De telles interventions, les employés d’Urgences-santé en réalisent déjà depuis plusieurs années, en été, sur le tronçon piétonnier de la rue Sainte-Catherine Est, notamment. Ces situations pourraient toutefois se multiplier cet été alors que la métropole comptera beaucoup plus de rues partiellement piétonnes.
«La rue Sainte-Catherine, on est habitués. Maintenant, il faut s’habituer aux nouvelles rues piétonnes», constate M. Smith.
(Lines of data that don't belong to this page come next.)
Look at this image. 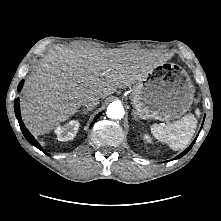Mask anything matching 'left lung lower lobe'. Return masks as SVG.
<instances>
[{"label":"left lung lower lobe","mask_w":221,"mask_h":221,"mask_svg":"<svg viewBox=\"0 0 221 221\" xmlns=\"http://www.w3.org/2000/svg\"><path fill=\"white\" fill-rule=\"evenodd\" d=\"M196 139L192 142V144L185 150L183 151L180 155H178L175 159H179L181 158L182 156H184L190 149L191 147L193 146V144L195 143Z\"/></svg>","instance_id":"obj_1"}]
</instances>
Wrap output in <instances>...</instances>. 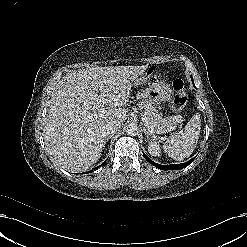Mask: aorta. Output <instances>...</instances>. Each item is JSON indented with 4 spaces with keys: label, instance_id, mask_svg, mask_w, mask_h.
Here are the masks:
<instances>
[{
    "label": "aorta",
    "instance_id": "aorta-1",
    "mask_svg": "<svg viewBox=\"0 0 247 247\" xmlns=\"http://www.w3.org/2000/svg\"><path fill=\"white\" fill-rule=\"evenodd\" d=\"M126 133L130 136H136L138 134V126L135 123H129L126 126Z\"/></svg>",
    "mask_w": 247,
    "mask_h": 247
}]
</instances>
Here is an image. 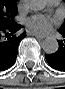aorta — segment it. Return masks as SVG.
<instances>
[{
  "label": "aorta",
  "instance_id": "aorta-1",
  "mask_svg": "<svg viewBox=\"0 0 65 89\" xmlns=\"http://www.w3.org/2000/svg\"><path fill=\"white\" fill-rule=\"evenodd\" d=\"M47 6L46 0H30L29 8L32 11L40 12L43 11ZM42 48L47 54H53L57 52L59 45L55 38L49 37L43 40Z\"/></svg>",
  "mask_w": 65,
  "mask_h": 89
}]
</instances>
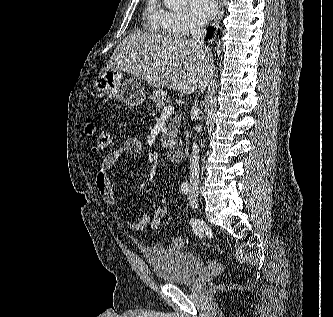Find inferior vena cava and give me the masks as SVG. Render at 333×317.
Here are the masks:
<instances>
[{
	"label": "inferior vena cava",
	"mask_w": 333,
	"mask_h": 317,
	"mask_svg": "<svg viewBox=\"0 0 333 317\" xmlns=\"http://www.w3.org/2000/svg\"><path fill=\"white\" fill-rule=\"evenodd\" d=\"M191 34H192V39L191 41L194 44H197L201 48L204 47V39L206 36V30L200 25L199 23L193 24L191 27ZM207 80H203L200 83V92L203 93L205 90V87L207 85ZM199 107L197 104V101H195V105L192 107V114L197 117L199 114ZM190 187L192 189L197 190L199 187V148L196 142H193L192 145V152L190 156Z\"/></svg>",
	"instance_id": "inferior-vena-cava-1"
}]
</instances>
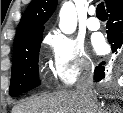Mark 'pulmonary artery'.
Listing matches in <instances>:
<instances>
[{"mask_svg":"<svg viewBox=\"0 0 123 113\" xmlns=\"http://www.w3.org/2000/svg\"><path fill=\"white\" fill-rule=\"evenodd\" d=\"M89 15L90 17L88 18L86 24L88 29L92 30V31H96L99 30L101 27V23L99 21V19L97 17H95V8L91 7L89 9Z\"/></svg>","mask_w":123,"mask_h":113,"instance_id":"1","label":"pulmonary artery"}]
</instances>
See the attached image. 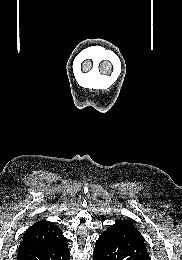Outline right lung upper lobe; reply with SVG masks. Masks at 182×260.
<instances>
[{"mask_svg":"<svg viewBox=\"0 0 182 260\" xmlns=\"http://www.w3.org/2000/svg\"><path fill=\"white\" fill-rule=\"evenodd\" d=\"M65 239L57 226H53L51 222L42 220L34 223L25 231L23 241L18 248V253L55 244Z\"/></svg>","mask_w":182,"mask_h":260,"instance_id":"1","label":"right lung upper lobe"}]
</instances>
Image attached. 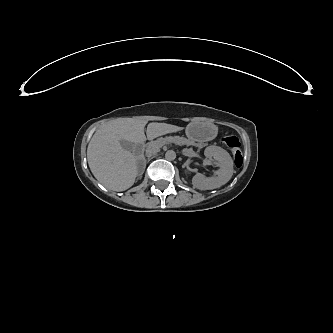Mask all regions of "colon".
<instances>
[{
	"label": "colon",
	"mask_w": 333,
	"mask_h": 333,
	"mask_svg": "<svg viewBox=\"0 0 333 333\" xmlns=\"http://www.w3.org/2000/svg\"><path fill=\"white\" fill-rule=\"evenodd\" d=\"M221 143L230 149L235 166L241 167L243 163V156L239 139L235 136H225L221 139Z\"/></svg>",
	"instance_id": "obj_1"
}]
</instances>
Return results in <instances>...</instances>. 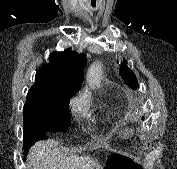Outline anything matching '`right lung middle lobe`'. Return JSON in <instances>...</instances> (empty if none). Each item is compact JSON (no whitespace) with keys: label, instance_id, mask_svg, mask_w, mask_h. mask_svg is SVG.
<instances>
[{"label":"right lung middle lobe","instance_id":"right-lung-middle-lobe-1","mask_svg":"<svg viewBox=\"0 0 177 169\" xmlns=\"http://www.w3.org/2000/svg\"><path fill=\"white\" fill-rule=\"evenodd\" d=\"M68 105L69 99L52 103H25L24 128L45 132L66 131L71 126Z\"/></svg>","mask_w":177,"mask_h":169}]
</instances>
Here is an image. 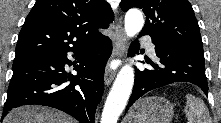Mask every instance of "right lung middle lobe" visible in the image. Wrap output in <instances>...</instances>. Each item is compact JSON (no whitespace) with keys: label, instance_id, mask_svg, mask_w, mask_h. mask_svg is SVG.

Ce dernier assure toutefois qu’Urgences-santé saura «s’adapter» à ces nouveaux aménagements. «On n’a pas le choix», laisse-t-il tomber.
Contacté par Métro, le cabinet de la mairesse Plante «[s’explique] mal cette réaction d’Urgences-santé», l’organisme faisant partie du Centre de coordination des mesures d’urgence, «où toutes ces décisions sont discutées et approuvées».
«Nous les invitons à contacter leur représentant présent à temps plein au centre des mesures d’urgence pour faire part de leurs observations et nous nous ferons un plaisir de les considérer, comme nous l’avons toujours fait», a indiqué une attachée de presse, Laurence Houde-Roy.
Hausse des appels à Urgences-santé
À la mi-mars, le nombre d’appels à Urgences-santé a rapidement chuté de moitié avec la mise en place par le gouvernement Legault de mesures de confinement. L’organisme a alors pu se concentrer sur les appels d’urgence de citoyens atteints ou craignant d’être atteints du coronavirus. Des interventions complexes qui nécessitent beaucoup de temps parce que les paramédics doivent appliquer plusieurs mesures sanitaires.
Alors que la métropole procède à son déconfinement progressif, le nombre d’appels réguliers à Urgences-santé reprend de la vigueur. Une situation à laquelle contribue également la vague de chaleur actuellement en vigueur, qui implique entre autres un plus grand nombre d’interventions auprès de personnes âgées «qui ont des problèmes respiratoires», explique M. Smith.
«On retourne progressivement à notre moyenne de 1000 appels [par jour] et on peut penser qu’on va dépasser cette moyenne au cours de l’été», appréhende-t-il. «Aujourd’hui, c’est occupé», constate-t-il d’ailleurs.
Après avoir connu une baisse pendant la pandémie, l’achalandage a repris de plus belle dans les urgences de la métropole, selon des données officielles. Vendredi matin, le taux d’occupation des civières était de 108% au CHUM, de 103% au CIUSSS de l’Est et de 120% au CIUSSS du Centre-Sud-de-l’Île-de-Montréal.